O livro é um mergulho na vida de Alma, e é pelo olhar dela que nos movimentamos, percebemos o mundo e somos sugados pela história. A protagonista vai relembrando fatos de sua vida, que é, em grande parte, composta por muitas dores e perdas. Mas engana-se quem achar que o livro faz o gênero “pobrezinha de mim”, pelo contrário: a protagonista sabe rir de si mesma e tem consciência dos seus erros e suas consequências, tudo isso envolvido num humor inteligente e irresistível.
O livro tem uma linguagem despreocupada, mas não é, em nenhum momento, descuidado. A obra de Fal Azevedo permite refletir sobre a vida e, principalmente, sobre a morte. E a morte, mais que uma presença, é quase protagonista, mas, como já mencionei acima, isso não quer dizer que a vida de Alma seja só lamentos: é uma vida comum, com altos e baixos, como a de todo mundo. Poderia ser essa a narrativa da vida de qualquer um: a tristeza que Alma expõe ao leitor não é intimidante, porque é a nossa prostração do dia a dia, aquela inevitável. A narrativa segue serena, pulverizada de frases reflexivas, delicada e extrovertida, sem grandes sobressaltos, apenas como a vida deveria ser apreciada com delicadezas e contemplações de quem quer seguir tranquila na busca de sua felicidade pessoal.
Não há uma ordem cronológica na narrativa, a trama é fracionada, e não apenas salta de um tempo a outro, mas também de um estado a outro. Fal afronta o senso comum, denuncia as inquietações resultantes das batalhas que todos nós enfrentamos no dia a dia. A sua escrita reproduz a realidade dos que moram nas grandes metrópoles: pessoas com respiração curta, afobadas, que sempre têm pressa. E não tem isso de ver o desagradável sem se importar. Vê-se o que desagrada, o que aborrece, o que não é (nada) bonito. Vê-se o choro, as vontades, as alegrias, as estranhezas e as dúvidas. Vê-se a vida, enfim, com os minúsculos assassinatos que todos nós cometemos todos os dias.
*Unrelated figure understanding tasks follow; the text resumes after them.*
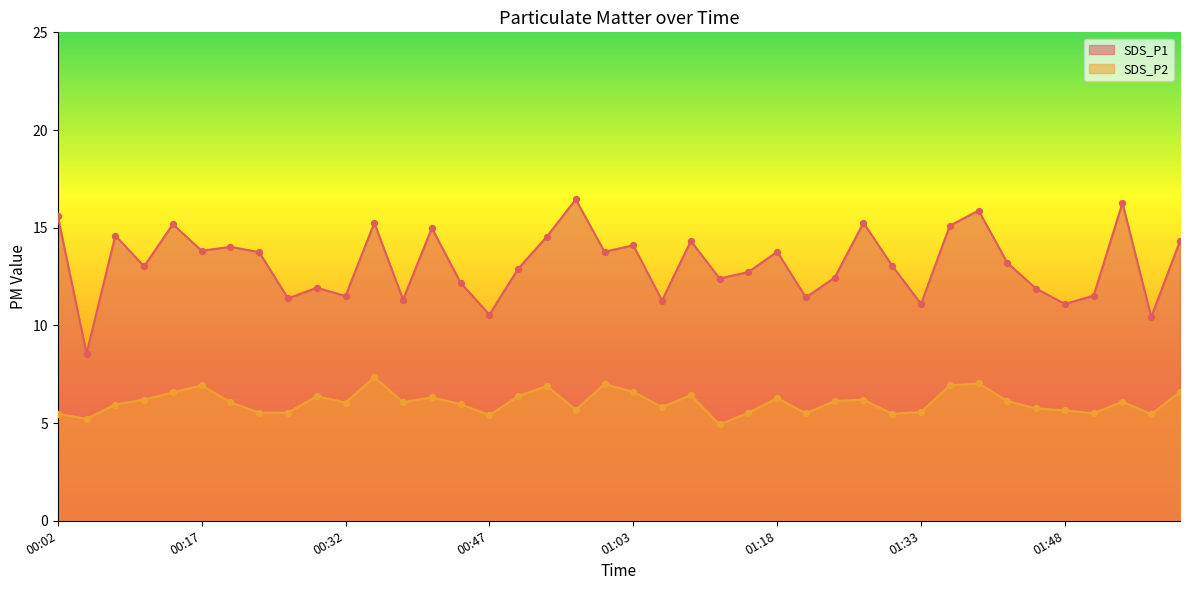

What are all the series names shown in the legend?

SDS_P1, SDS_P2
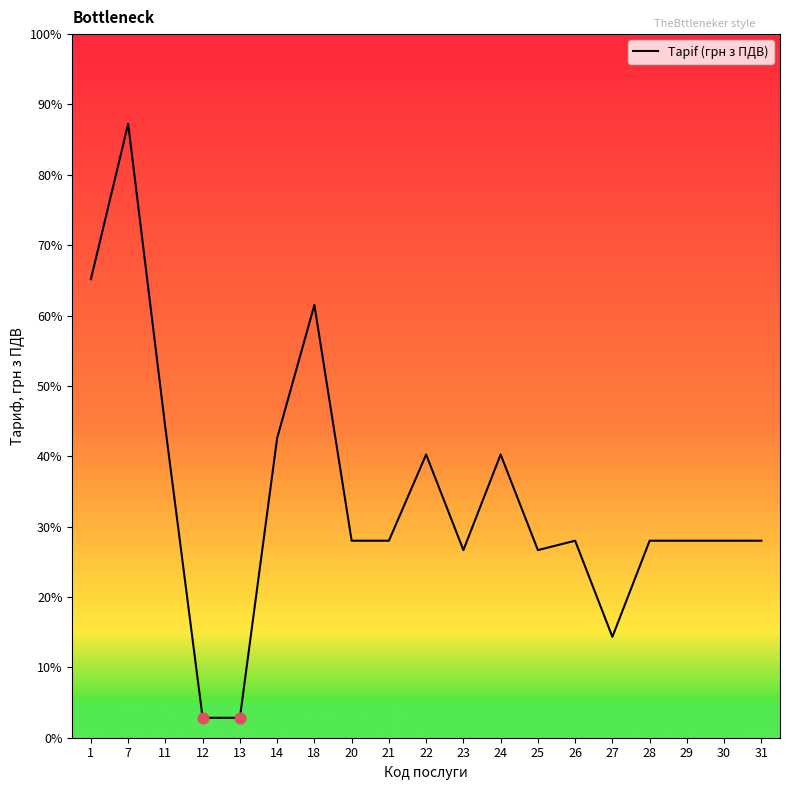

What is the change in value from 22 to 25?

-163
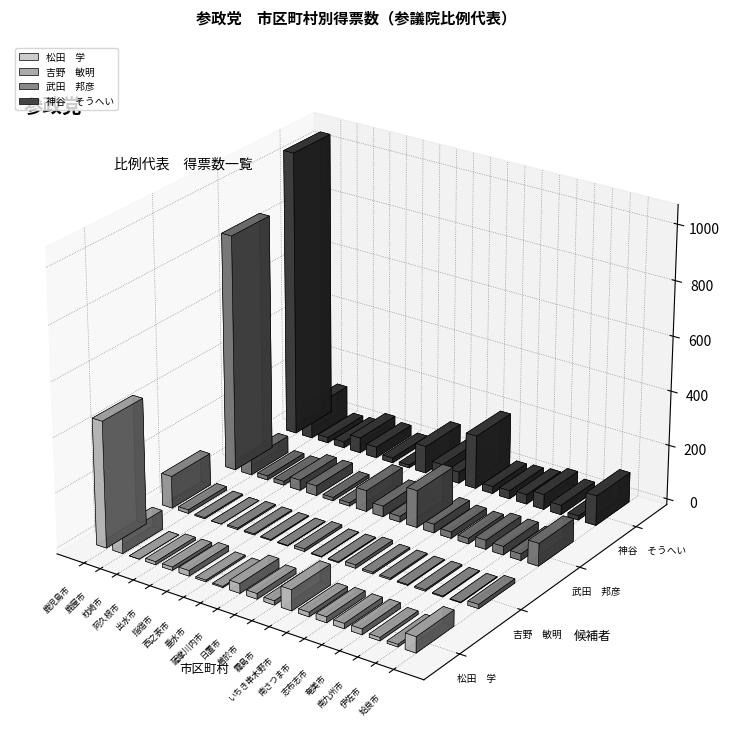

What is the approximate value of 吉野　敏明 at 南九州市?

3.0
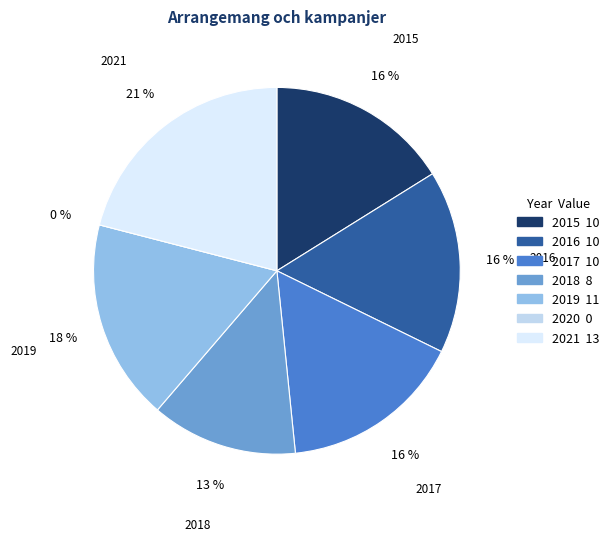

How many segments does this pie chart have?

7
Densa, bem humorada, inquietante e sombria, sem que isso signifique depressiva, a narrativa de Fal Azevedo é a voz da valorização sensível e crítica do mundo, e uma consciência delicada e profunda a respeito da condição humana, constantemente a mercê da paixão. Não fosse o talento de Fal Azevedo, com seu humor imbatível, o livro traria na certa o aroma da angústia.
MINÚSCULOS ASSASSINATOS E ALGUNS COPOS DE LEITE é um livro emocionante e envolvente. Seu ritmo é perfeito, há capítulos encantadores, bem escritos e bem pensados, que nos pegam pela mão e levam a uma história sobre uma dor gigantesca, e aos limites dessa dor e a superação, até onde isso é possível.
Ficamos em estado de profunda reflexão ao término da leitura. Parece mentira, mas não é difícil encontrar quem coloque a literatura nacional na estante das coisas dignas de aplausos.